John 1:29 The next day John seeth Jesus coming unto him, and saith, Behold the Lamb of God, which taketh away the sin of the world.
What is the sin of the world? It is pride.
You
may not think so; you may not see it: but I would ask you to consider
again and see if all that is called sin cannot be traced to this, if it
is not this in some form of expression.
For what is the root of pride?
What is pride? It is selfhood come to life, risen up, active –
that is the root of pride.
And the branches and the fruit – how many
they are! – jealousy, covetousness, wrath, and all the rest.
How is
wrath pride? Well, wrath, if it is not holy, purified, blood-purged
wrath like the wrath of the Lamb, if it is wrath which is actuated by
ourselves and our interests, is the wrath of selfhood.
So often our
anger is our self-preservation, our reaction to some threat to our
interests or our likes.
Rebellion, stubbornness, prejudice, and much of
our fear, are all traceable to pride.
What are we afraid of? What are we
fearing?
If we examined our fears, why are we afraid?
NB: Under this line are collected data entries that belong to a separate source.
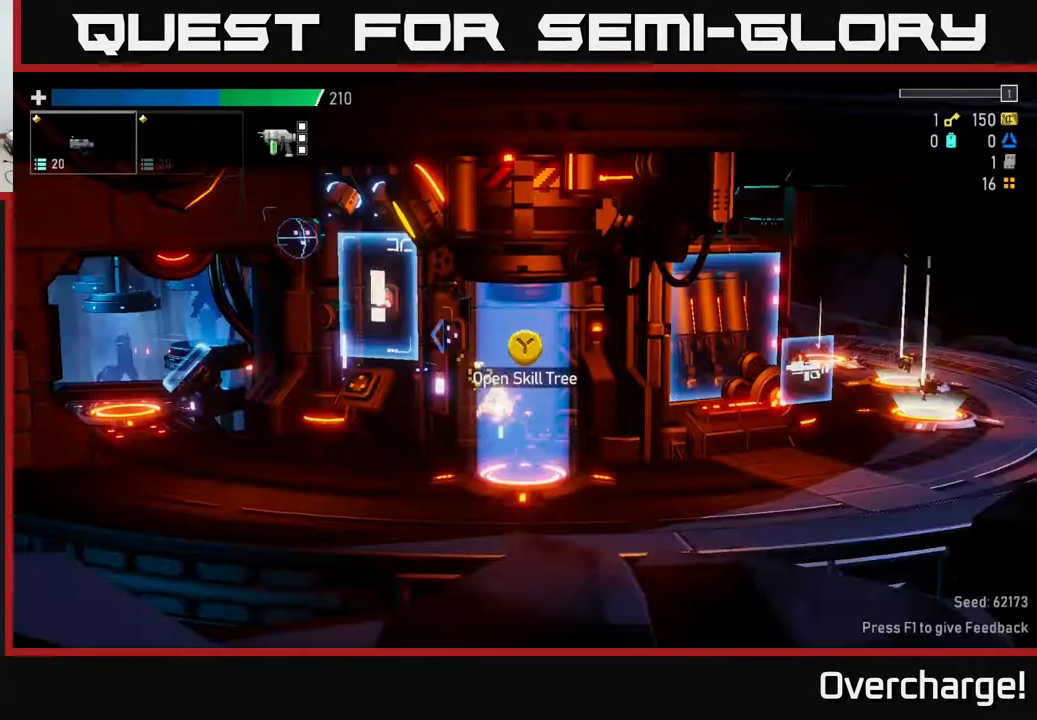
{"buttons": [], "left_stick": "center", "events": [[67, "B", "up"]]}
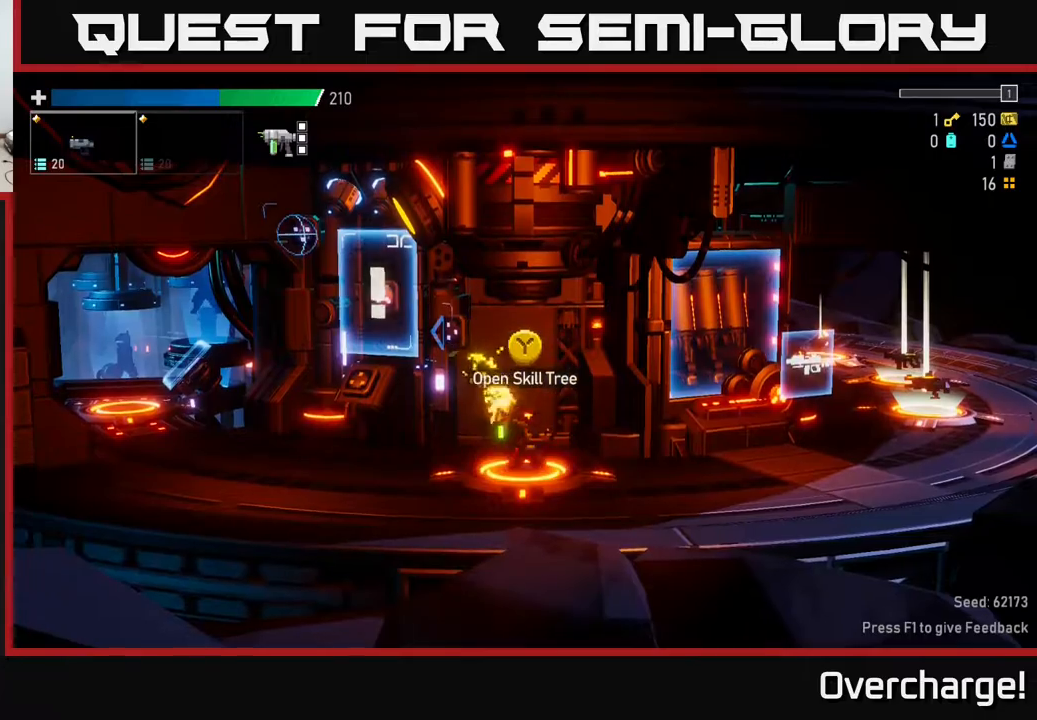
{"buttons": [], "left_stick": "right", "events": [[267, "left_stick", "right"]]}
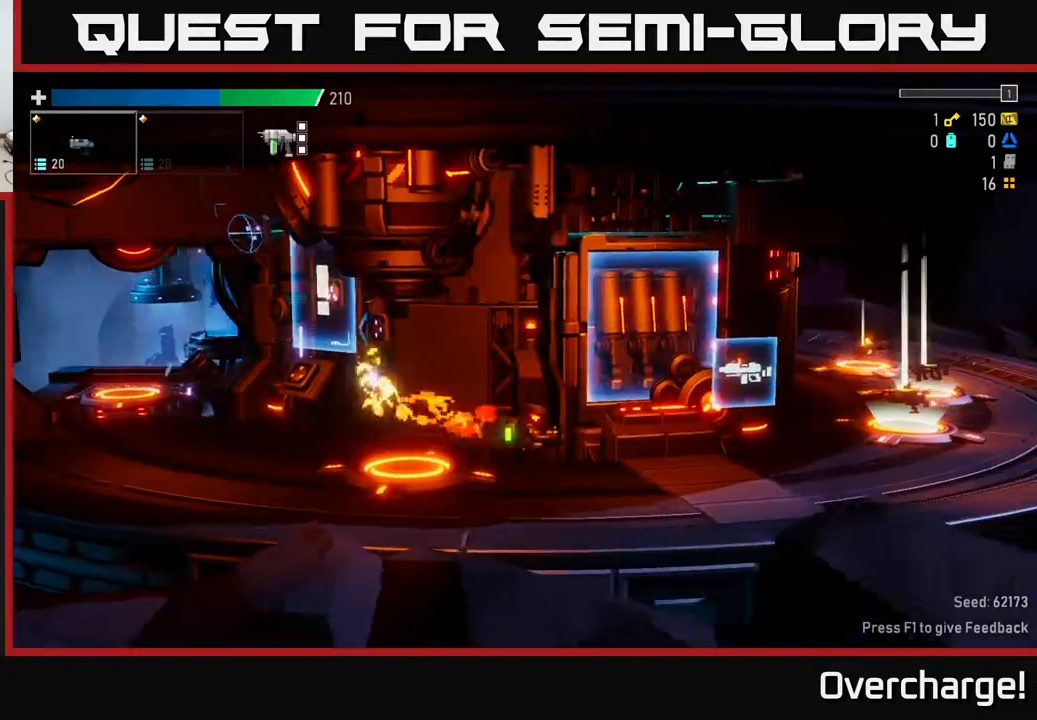
{"buttons": [], "left_stick": "right", "events": []}
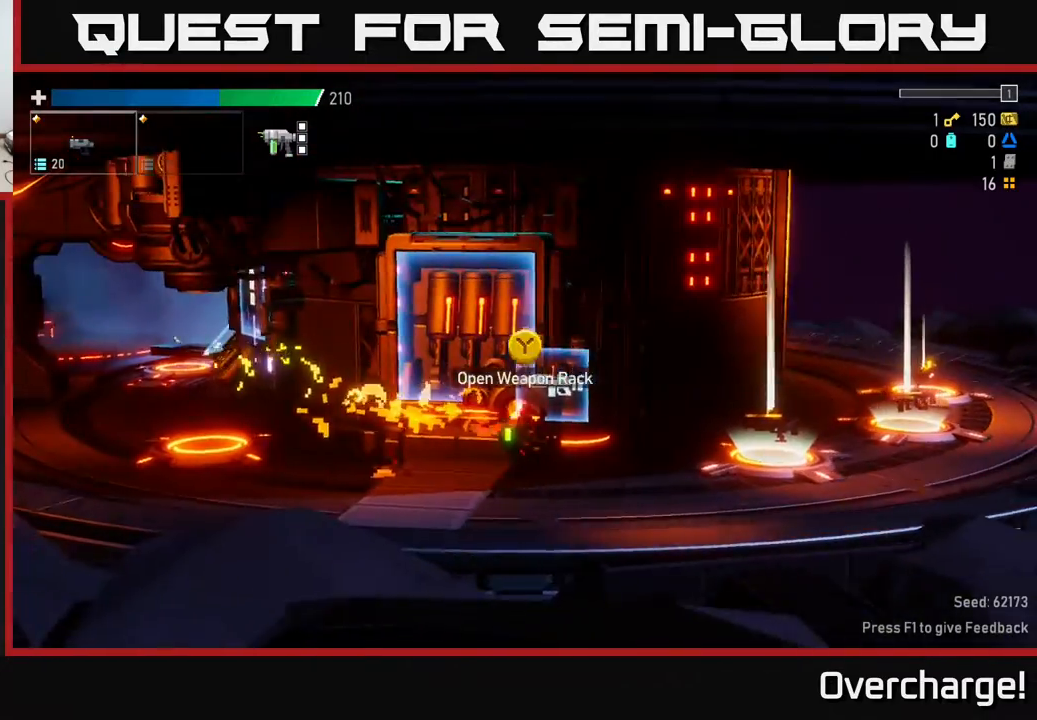
{"buttons": [], "left_stick": "right", "events": []}
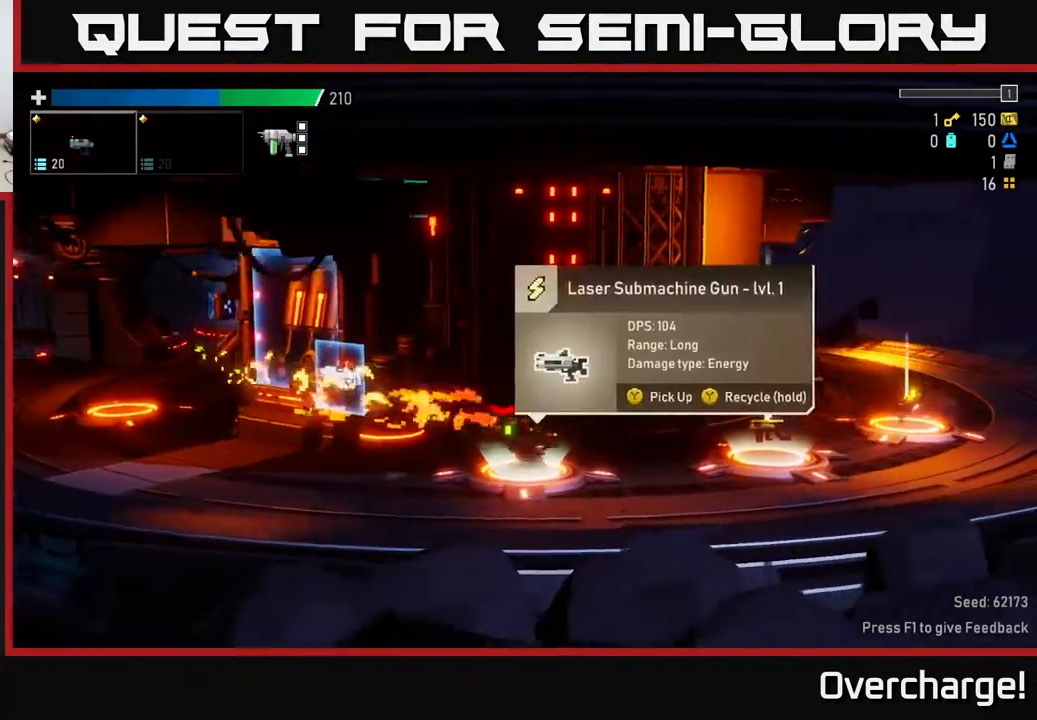
{"buttons": [], "left_stick": "right", "events": []}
If we were utterly severed from the personal interest –
that is, if we could hand entirely over to the Lord and get out of the
picture ourselves – would not a lot of our fear go?
And so we might go
on: but we do not want to indulge in a wholesale analysis of human
nature or of pride.
We have mentioned enough to show that pride is the
root and that there are countless fruits traceable to that root....
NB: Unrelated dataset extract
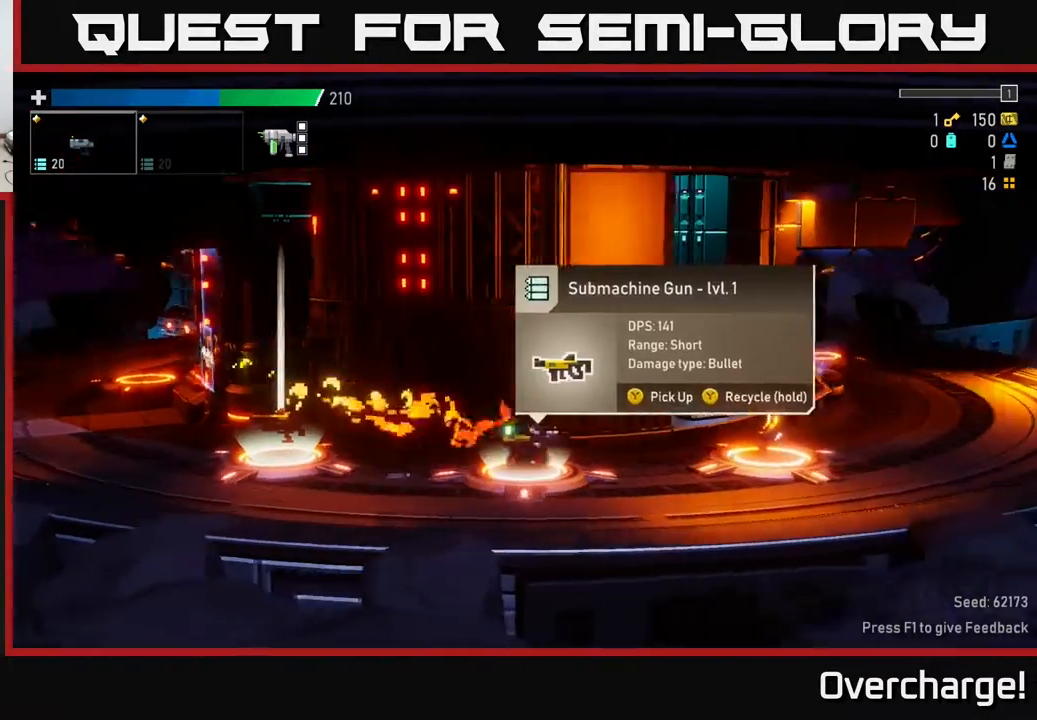
{"buttons": [], "left_stick": "right", "events": []}
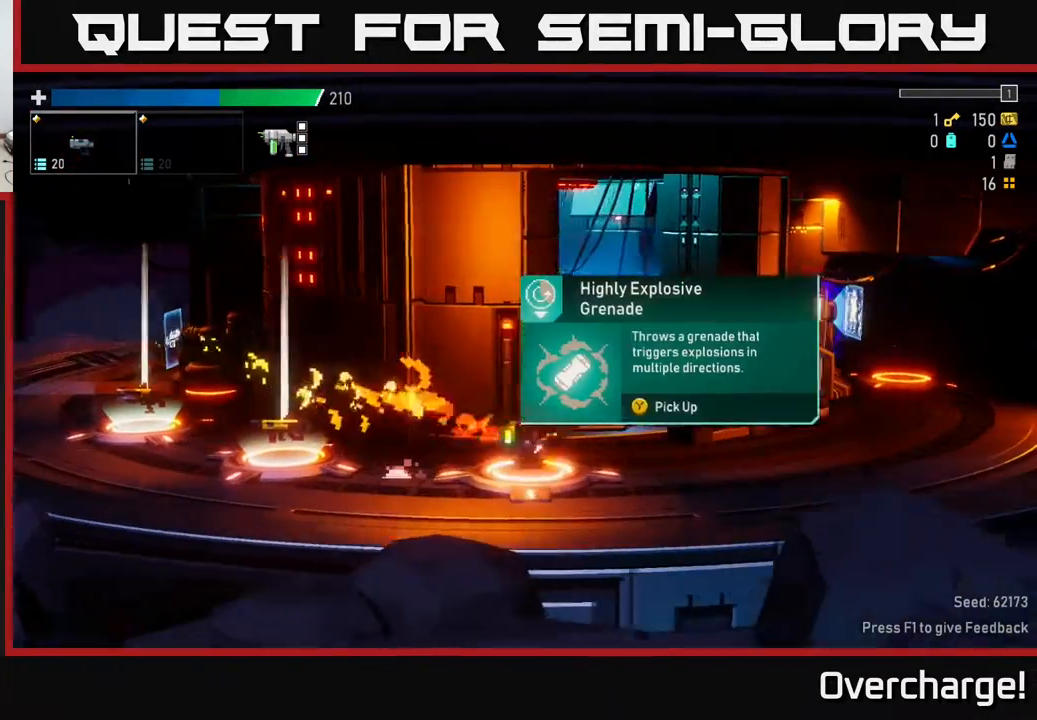
{"buttons": [], "left_stick": "center", "events": [[500, "left_stick", "center"]]}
So may this be a word of interpretation as to why the
Lord is dealing with us as He has and does
On the one hand,
overcoming this evil thing, breaking, emptying, grinding to powder,
until there is nothing of us left in the matter of self-sufficiency; on
the other hand, giving Himself, increasing Himself.
Now this is not a
word, perhaps, of great inspiration, but I feel it to be a word of very
great importance.
This must be true of us individually. There must also
be a corporate humility. This is the way along which the Lord will
commit Himself.
He will never give us anything to feed our flesh, to
enlarge and strengthen our natural life.
He will hold us to the way that
keeps us safe where that is concerned.
How wonderfully the Bible
becomes alive when you look at it in this way!